Back to your generator: is it supposed to be that tight, or is something fouling? How does the armature spin in the housing without the magnets installed? If it isn't free you could try fitting the end bells in different orientations until you found one that was best. And then mark it!. If that doesn't work fit the end bells with no armature and if you've got a long enough reamer ream the  bearings through end to end. And again mark the position of the end bells!!

Pete
Title: Re: The dynamo and the tu-tu
Post by: zeeprogrammer on February 14, 2014, 10:34:00 AM
Glad to hear you've been busy Pete. Any thoughts for a build log here? And don't worry about articles. No doubt you would be able to add tips-n-techniques to them.

I don't think anything is fouling. The shaft turns smoothly with no indication of a bind spot.
However, I have no idea how easy it should turn. And one bell is certainly a tad tight even when I turn it on the shaft without the frame. A little more reaming may be in order. I suppose it's possible the bushings are not quite true but I can't tell much difference whether in the frame or just spinning the bells on the armature without the frame.

I don't know much about bushings. Is a light oil called for?

So that's the question for those of you who have built these. If I give the tap wrench a flip...how much should it turn?
Title: Re: The dynamo and the tu-tu
Post by: Ian S C on February 14, 2014, 12:19:31 PM
You said earler that one bearing bush was a bit tight in its hole,  what type of bush are they, Oilite, these are manufactured to finished size, and require an accurate size hole to close the bush to its correct size, it must not be reamed, as this spoils the self lubricating  function of the sintered bronze.  If they are brass or bronze plain bearings, make a tool makers reamer from a bit of steel the same diameter as the shaft, and long enough to go through both bearings, sharpen it on a oil stone, but leave the very slight burr on the edge, going through the looser bearing it may not remove any metal, and just a whisker from the tight one.  You should not need to harden the reamer, unless you have cast iron bushes.  Plain bearings, use a light oil/sewing machine.  Oilite bushes come(usually) pre oiled, but you can charge them with oil, hold it with the hole vertical, put your finger under it, fill with oil, put your thumb on top and squeeze, on your dynamo it can be done in situ.  Ian S C
Title: Re: The dynamo and the tu-tu
Post by: Alan Haisley on February 14, 2014, 03:36:43 PM
If I give the tap wrench a flip...how much should it turn?

Without the magnets in place it should free-wheel "a bunch". Meaning that if you only get a revolution or two something is too tight but if you get five or six (or eight or ten) it should be really good. The more it is willing to free-wheel, the better so long as there is no shake or rattle along with the roll.

+++++

• [Requirement 1]: In the dynamo thread, from "Without the magnets in place" up to and including "with the roll.", can you swap "free-wheel" for "coast" and give that passage back?

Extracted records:
+++++

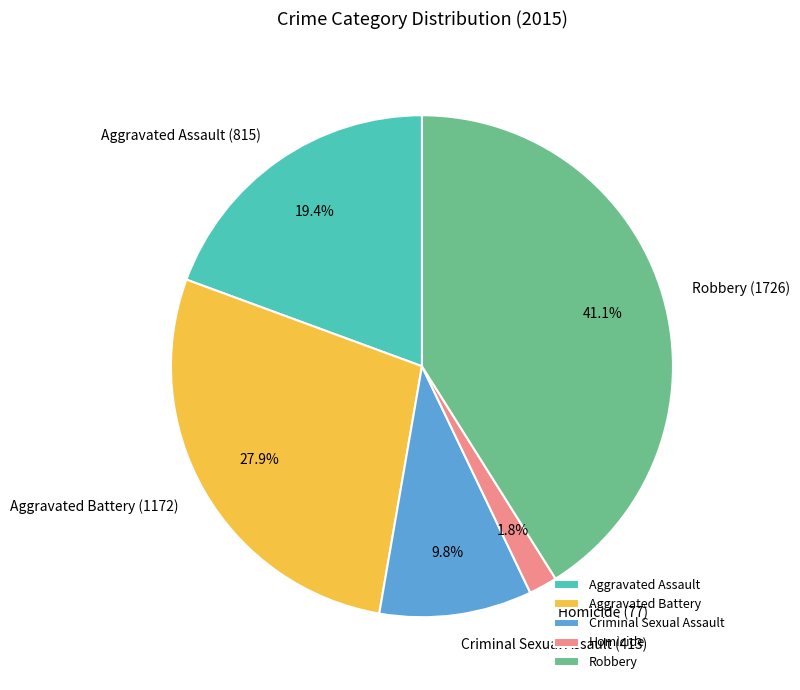

True or false: Robbery accounts for 28% of the total.

False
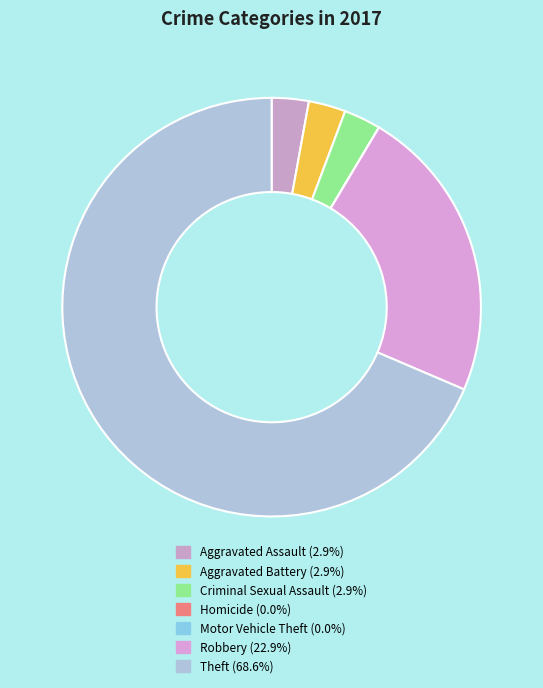

Rank the categories by value from lowest to highest.

Homicide, Motor Vehicle Theft, Aggravated Assault, Aggravated Battery, Criminal Sexual Assault, Robbery, Theft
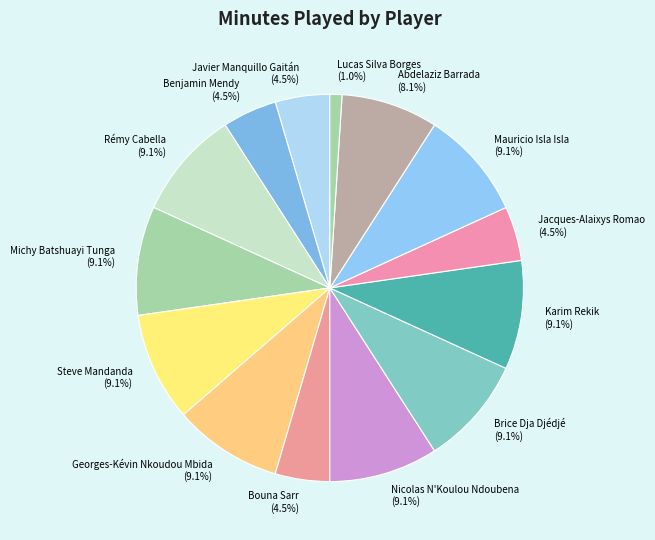

To the nearest percent, what percentage of the pie is Michy Batshuayi Tunga?

9%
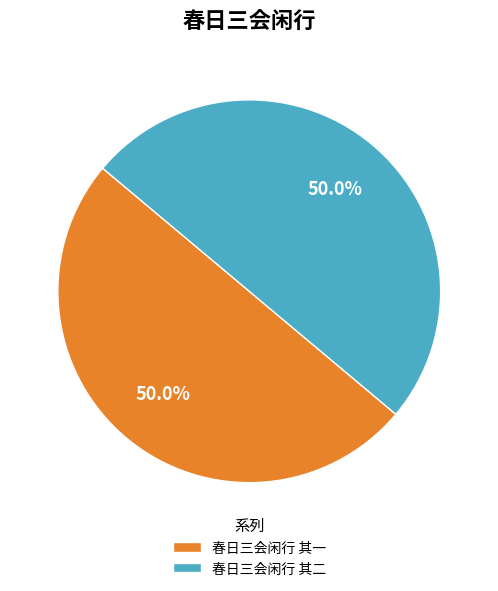

Approximately how many times larger is the value at 春日三会闲行 其二 compared to 春日三会闲行 其一?

1.0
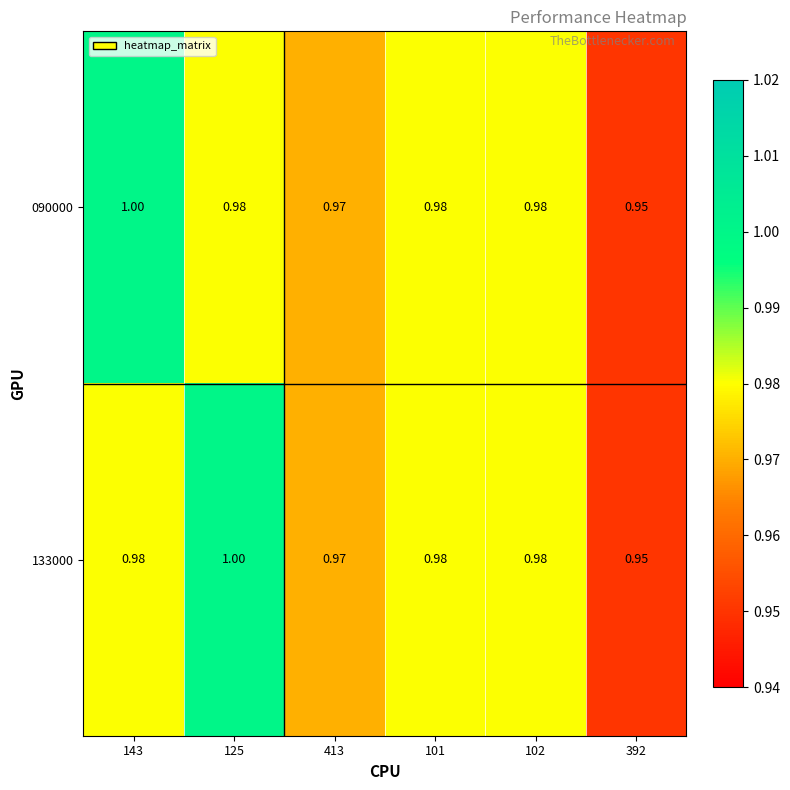

Is the value of 090000 at 101 greater than the value of 133000 at 413?

Yes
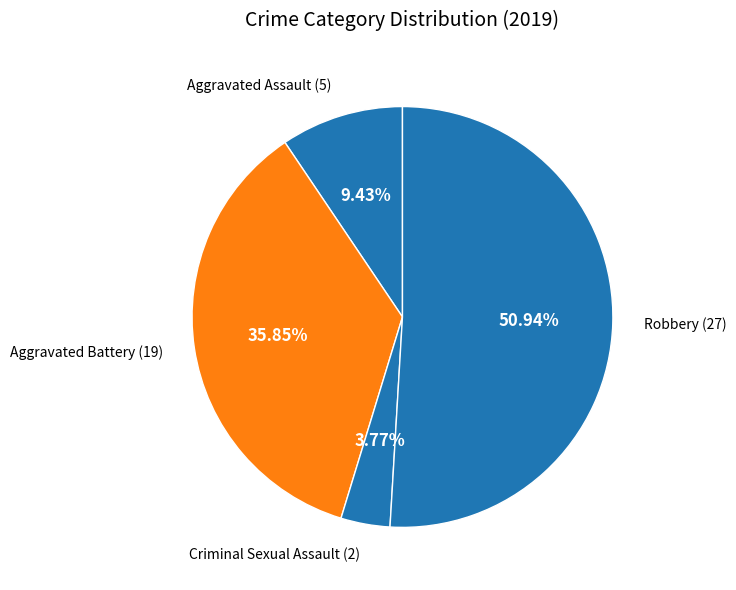

How many segments does this pie chart have?

4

+++++

• [Requirement 2]: Can you lay out the chart listing above as a numbered list, skipping blank lines and leaving the pictures out?

• [Exercise output 1]:
Without the magnets in place it should coast "a bunch". Meaning that if you only get a revolution or two something is too tight but if you get five or six (or eight or ten) it should be really good. The more it is willing to coast, the better so long as there is no shake or rattle along with the roll.

• [Exercise output 2]:
1. True or false: Robbery accounts for 28% of the total.
2. False
3. Rank the categories by value from lowest to highest.
4. Homicide, Motor Vehicle Theft, Aggravated Assault, Aggravated Battery, Criminal Sexual Assault, Robbery, Theft
5. To the nearest percent, what percentage of the pie is Michy Batshuayi Tunga?
6. 9%
7. Approximately how many times larger is the value at 春日三会闲行 其二 compared to 春日三会闲行 其一?
8. 1.0
9. Is the value of 090000 at 101 greater than the value of 133000 at 413?
10. Yes
11. How many segments does this pie chart have?
12. 4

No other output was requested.